In the movie Titanic, still one of the most successful movies ever made, this idea of making one’s own luck was a centerpiece of the story. Many women loved the love story between Leonardo DeCaprio and Kate Winslet; they could relate to the overbearing mother, the “too perfect” fiancée who was projected to be a great and wealthy business leader. It was, in essence, an East meets West story, where the business leader was a person who made their “own luck,” which he actually says at the end of the movie as his projected wife leaves him for the unfocused exploits of the hero played by DeCaprio.  Only to find herself floating on a door in the freezing north Atlantic after the Titanic sank and her lover sacrificed himself so that she could live. The story’s villain was one who self-determined his reality while the heroes surrendered themselves to circumstance. We see those same politics playing out daily in our news cycles, in our business process improvements, and certainly within our own families. But what the American poker players figured out was critical to the truth of the universe.
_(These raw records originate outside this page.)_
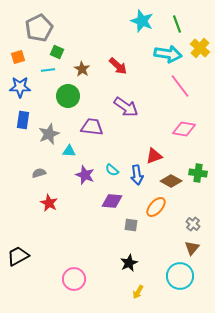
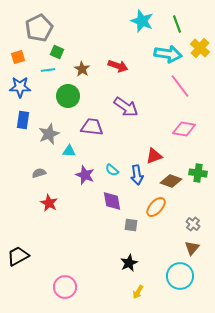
red arrow: rotated 24 degrees counterclockwise
brown diamond: rotated 10 degrees counterclockwise
purple diamond: rotated 75 degrees clockwise
pink circle: moved 9 px left, 8 px down
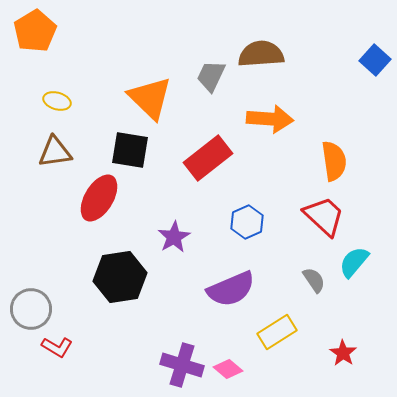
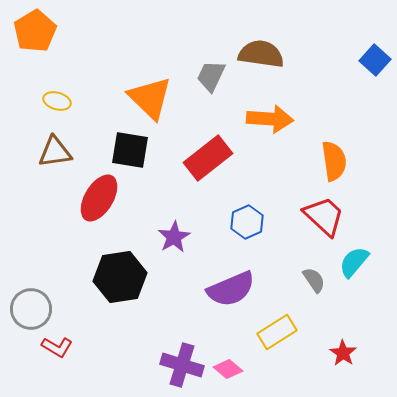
brown semicircle: rotated 12 degrees clockwise
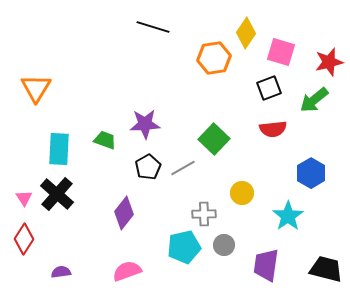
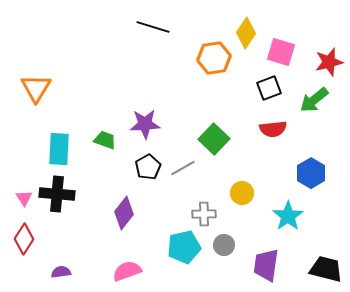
black cross: rotated 36 degrees counterclockwise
Even when you are losing, you can still win, and poker was invented to reflect that new way of looking at things from the perspective of an American, which much of the world admires, but secretly resents because they don’t have the courage for it. It is much safer to have the cards tell them how to live, consult a horoscope, and look to the stars for guidance. But to the American, not all of them, but to the bold ones who figure it out, every moment of every day is an opportunity. Even bad luck can be turned into fortune if you know how to play the cards right. But failure often happens because people let the cards play them. They don’t live their lives in a way where they play the cards. That is why Lean manufacturing always falls short, and companies end up throwing vast amounts of money at process improvements when they should be dealing with the psychology of interpersonal relationship failures. This is why Republicans and Democrats essentially can never work together because they have entirely different ways of dealing with the same problem. One is passive, and one is very active. And this is also why the MAGA movement is growing, why people elected a casino owner with a supermodel wife to the White House twice, and why much of the swamp hated them for it. Politics wants to read the Tarot cards. Trump supporters want to play to win. And those approaches will never go together. The problem was never one of simply political belief. Instead, it all comes down to superstitions and how to manage them. Do we let the cards play us, or do we play the cards? In America, we play the cards.